*Directions*:
Pick up the text about the Sheriff of Inverness below and keep writing from its last line.

[[ Supplied passage, beginning ]]

= Sheriff of Inverness =

Scottish law office until 1975

The Sheriff of Inverness was historically the office responsible for enforcing law and order and bringing criminals to justice in Inverness, Scotland. Prior to 1748 most sheriffdoms were held on a hereditary basis. From that date, following the Jacobite uprising of 1745, the hereditary sheriffs were replaced by salaried sheriff-deputes, qualified advocates who were members of the Scottish Bar.

Following mergers the office became the Sheriff of Inverness, Elgin & Nairn in 1882 and the Sheriff of Inverness, Moray, Nairn & Ross & Cromarty in 1946. That sheriffdom was dissolved in turn in 1975 and replaced by that of the Sheriff Principal of Grampian, Highland and Islands.

==Sheriffs of Inverness==

- William de Moravia (1204)
- William Pratt (1227)
- Michael Mowat (1234)
- Lawrence Grant (1263)
- Alexander Murray (1266)
- William de Soulis (1291)

[[ Supplied passage, end ]]
[[ Record excerpts, beginning ]]

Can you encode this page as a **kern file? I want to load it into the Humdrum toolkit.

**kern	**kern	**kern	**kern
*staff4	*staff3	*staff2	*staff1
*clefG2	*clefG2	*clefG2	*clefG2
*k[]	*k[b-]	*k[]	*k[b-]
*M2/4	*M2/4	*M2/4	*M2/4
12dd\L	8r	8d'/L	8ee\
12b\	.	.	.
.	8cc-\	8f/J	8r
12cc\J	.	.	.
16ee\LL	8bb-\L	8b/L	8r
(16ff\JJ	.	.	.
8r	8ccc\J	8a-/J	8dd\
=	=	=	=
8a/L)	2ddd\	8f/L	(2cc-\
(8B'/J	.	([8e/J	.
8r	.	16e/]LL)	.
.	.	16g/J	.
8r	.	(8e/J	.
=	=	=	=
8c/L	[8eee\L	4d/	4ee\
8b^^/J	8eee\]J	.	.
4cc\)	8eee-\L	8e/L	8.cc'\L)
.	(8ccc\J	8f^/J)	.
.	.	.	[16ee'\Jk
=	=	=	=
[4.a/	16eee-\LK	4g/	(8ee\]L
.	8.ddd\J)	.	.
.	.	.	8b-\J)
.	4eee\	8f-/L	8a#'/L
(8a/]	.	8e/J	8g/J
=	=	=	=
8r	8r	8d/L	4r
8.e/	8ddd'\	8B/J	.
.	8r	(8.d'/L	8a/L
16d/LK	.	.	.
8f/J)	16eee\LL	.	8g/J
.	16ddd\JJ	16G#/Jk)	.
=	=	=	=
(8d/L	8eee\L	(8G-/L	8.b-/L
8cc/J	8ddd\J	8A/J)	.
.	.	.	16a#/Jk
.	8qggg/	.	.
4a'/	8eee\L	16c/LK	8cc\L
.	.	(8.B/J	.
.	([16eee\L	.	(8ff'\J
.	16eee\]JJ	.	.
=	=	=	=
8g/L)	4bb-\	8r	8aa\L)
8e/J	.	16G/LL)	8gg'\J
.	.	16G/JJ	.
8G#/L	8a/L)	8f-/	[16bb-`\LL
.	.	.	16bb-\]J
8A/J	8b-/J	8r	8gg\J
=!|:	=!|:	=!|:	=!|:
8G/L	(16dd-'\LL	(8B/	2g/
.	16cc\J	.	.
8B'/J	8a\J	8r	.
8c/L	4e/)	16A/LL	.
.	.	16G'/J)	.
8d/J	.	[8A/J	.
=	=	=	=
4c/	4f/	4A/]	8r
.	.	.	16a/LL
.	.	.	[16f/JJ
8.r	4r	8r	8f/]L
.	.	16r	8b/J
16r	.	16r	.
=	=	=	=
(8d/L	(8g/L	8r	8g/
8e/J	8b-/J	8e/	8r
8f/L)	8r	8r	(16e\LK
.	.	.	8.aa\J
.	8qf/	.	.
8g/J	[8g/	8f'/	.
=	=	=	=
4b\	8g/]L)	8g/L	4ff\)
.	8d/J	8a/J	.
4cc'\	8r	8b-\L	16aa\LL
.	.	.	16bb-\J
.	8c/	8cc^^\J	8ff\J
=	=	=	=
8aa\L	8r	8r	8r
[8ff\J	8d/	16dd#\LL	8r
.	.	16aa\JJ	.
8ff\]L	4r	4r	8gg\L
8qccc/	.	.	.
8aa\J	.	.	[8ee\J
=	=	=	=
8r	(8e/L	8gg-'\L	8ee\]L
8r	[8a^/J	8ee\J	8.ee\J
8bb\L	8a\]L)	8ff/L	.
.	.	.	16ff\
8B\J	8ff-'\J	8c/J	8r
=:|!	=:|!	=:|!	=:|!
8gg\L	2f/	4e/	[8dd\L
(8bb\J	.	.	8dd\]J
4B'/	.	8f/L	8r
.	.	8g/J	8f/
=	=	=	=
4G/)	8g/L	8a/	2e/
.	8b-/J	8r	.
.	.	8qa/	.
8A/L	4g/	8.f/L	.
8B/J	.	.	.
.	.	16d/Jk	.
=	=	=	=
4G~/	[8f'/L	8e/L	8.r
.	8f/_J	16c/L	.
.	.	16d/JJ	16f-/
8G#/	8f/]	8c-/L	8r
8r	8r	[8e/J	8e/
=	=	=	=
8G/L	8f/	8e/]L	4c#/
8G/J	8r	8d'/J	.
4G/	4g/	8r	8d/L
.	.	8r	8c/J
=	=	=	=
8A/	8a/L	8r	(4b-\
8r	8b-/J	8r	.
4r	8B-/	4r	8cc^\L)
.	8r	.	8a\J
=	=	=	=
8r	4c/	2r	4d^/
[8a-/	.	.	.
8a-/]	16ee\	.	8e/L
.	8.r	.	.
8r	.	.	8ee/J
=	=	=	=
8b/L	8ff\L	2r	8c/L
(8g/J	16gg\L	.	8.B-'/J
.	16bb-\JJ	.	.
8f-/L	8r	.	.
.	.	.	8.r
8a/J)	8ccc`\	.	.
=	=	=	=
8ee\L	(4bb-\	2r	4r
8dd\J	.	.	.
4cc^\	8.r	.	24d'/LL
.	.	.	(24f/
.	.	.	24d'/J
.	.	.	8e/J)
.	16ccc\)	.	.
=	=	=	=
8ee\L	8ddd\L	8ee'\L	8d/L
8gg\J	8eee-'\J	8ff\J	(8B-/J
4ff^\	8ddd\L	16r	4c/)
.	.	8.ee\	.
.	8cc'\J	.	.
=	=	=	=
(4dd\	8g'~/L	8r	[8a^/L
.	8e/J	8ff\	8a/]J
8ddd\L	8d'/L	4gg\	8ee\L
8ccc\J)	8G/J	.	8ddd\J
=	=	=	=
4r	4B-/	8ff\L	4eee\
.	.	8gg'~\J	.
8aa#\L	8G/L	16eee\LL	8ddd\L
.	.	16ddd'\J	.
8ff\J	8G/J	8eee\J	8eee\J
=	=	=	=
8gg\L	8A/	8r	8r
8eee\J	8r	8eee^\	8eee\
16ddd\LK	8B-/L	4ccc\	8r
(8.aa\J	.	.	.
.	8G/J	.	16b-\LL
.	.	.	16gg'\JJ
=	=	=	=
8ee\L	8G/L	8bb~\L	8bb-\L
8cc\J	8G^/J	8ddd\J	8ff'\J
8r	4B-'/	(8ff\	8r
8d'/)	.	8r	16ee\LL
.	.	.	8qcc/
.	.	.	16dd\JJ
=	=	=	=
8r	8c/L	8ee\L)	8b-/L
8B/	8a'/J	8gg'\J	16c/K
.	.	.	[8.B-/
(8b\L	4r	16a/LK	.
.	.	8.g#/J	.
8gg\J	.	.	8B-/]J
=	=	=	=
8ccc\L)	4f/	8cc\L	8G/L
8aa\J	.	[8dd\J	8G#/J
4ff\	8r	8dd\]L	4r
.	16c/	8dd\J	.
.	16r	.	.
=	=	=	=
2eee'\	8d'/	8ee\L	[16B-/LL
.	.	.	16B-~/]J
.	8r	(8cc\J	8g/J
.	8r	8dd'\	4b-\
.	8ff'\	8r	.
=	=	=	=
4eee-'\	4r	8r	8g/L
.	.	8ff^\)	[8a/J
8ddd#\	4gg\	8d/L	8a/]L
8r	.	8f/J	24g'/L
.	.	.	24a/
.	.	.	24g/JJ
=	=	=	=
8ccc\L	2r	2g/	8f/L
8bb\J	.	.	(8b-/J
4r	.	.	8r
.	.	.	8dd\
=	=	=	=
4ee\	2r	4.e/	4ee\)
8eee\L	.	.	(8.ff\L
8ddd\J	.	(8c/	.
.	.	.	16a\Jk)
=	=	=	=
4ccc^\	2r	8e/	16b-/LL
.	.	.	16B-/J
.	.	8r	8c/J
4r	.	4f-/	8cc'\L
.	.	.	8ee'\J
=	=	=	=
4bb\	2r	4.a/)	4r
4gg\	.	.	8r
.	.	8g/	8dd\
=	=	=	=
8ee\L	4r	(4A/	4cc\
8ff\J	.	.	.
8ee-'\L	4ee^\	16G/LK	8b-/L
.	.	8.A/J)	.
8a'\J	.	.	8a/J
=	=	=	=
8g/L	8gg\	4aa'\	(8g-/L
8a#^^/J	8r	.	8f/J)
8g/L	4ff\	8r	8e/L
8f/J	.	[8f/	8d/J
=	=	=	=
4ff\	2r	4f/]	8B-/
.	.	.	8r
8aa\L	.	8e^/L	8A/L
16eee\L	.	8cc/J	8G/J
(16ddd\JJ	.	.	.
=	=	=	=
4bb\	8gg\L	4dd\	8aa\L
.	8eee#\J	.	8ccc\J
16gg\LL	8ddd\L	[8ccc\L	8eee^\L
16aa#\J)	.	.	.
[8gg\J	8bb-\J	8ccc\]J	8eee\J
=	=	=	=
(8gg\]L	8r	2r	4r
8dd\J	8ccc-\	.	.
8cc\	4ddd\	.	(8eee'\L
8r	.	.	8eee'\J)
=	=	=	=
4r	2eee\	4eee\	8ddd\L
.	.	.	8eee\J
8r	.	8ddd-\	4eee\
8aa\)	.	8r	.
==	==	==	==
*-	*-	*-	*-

[[ Record excerpts, end ]]

*Exercise output*:
- Alan Durward (1291)
- Reginald le Chen (1292)
- William de la Hay (1295)
- John Stirling of Moray (1305-?)
- Alexander Pilche (1307-1328)
- Maurice Grant (1340)
- Robert de Chisholm (1359)
- John of Ross (1360)
- John Hay of Tullybothill (1364)
- Galfrid de Munbeyn (1370)
- Alan de Winton (1370)
- William Lambe (1376)
- Alexander Stewart, Earl of Buchan (1380-1390)
  - William Fotheringay - 1383 - Acting
- Thomas Dunbar, 5th Earl of Moray (1390-?)
  - William Fotheringay - 1398 - Deputy
- Hugh Fraser (1430)
- William Leslie (1440)
  - John Grant - 1442 - Deputy
- John Macdonald, Earl of Ross and Lord of the Isles (1455-1460)
  - Celestine of the Isles - 1460 - Deputy
- George Gordon, 5th Earl of Huntly (1556-?)
- George Gordon, 6th Earl of Huntly (at 1584)
- Simon Fraser, 6th Lord Lovat (c. 1599)
- High-Sheriffs
- Simon Fraser, 11th Lord Lovat (c. 1667–1747)
- Sheriffs-Depute
- Simon Fraser, 1781–1810
- William Fraser Tytler, 1810–1852
- George Young, 1853–1860 (Sheriff of Haddington and Berwick, 1860–62)
- Andrew Rutherfurd Clark, 1860–1862 (Sheriff of Haddington and Berwick, 1862–69)
- William Ivory, 1862–1882

==Sheriffs of Inverness, Elgin & Nairn (1882)==
- William Ivory, 1882–1900
- Christopher Nicholson Johnston, 1900–1905
- James Ferguson, 1905–1905
- John Wilson, Lord Ashmore, 1905–1912 (Sheriff of Renfrew and Bute, 1912)
- Alastair Oswald Morison Mackenzie, 1912–1917 (Sheriff of Renfrew and Bute, 1917)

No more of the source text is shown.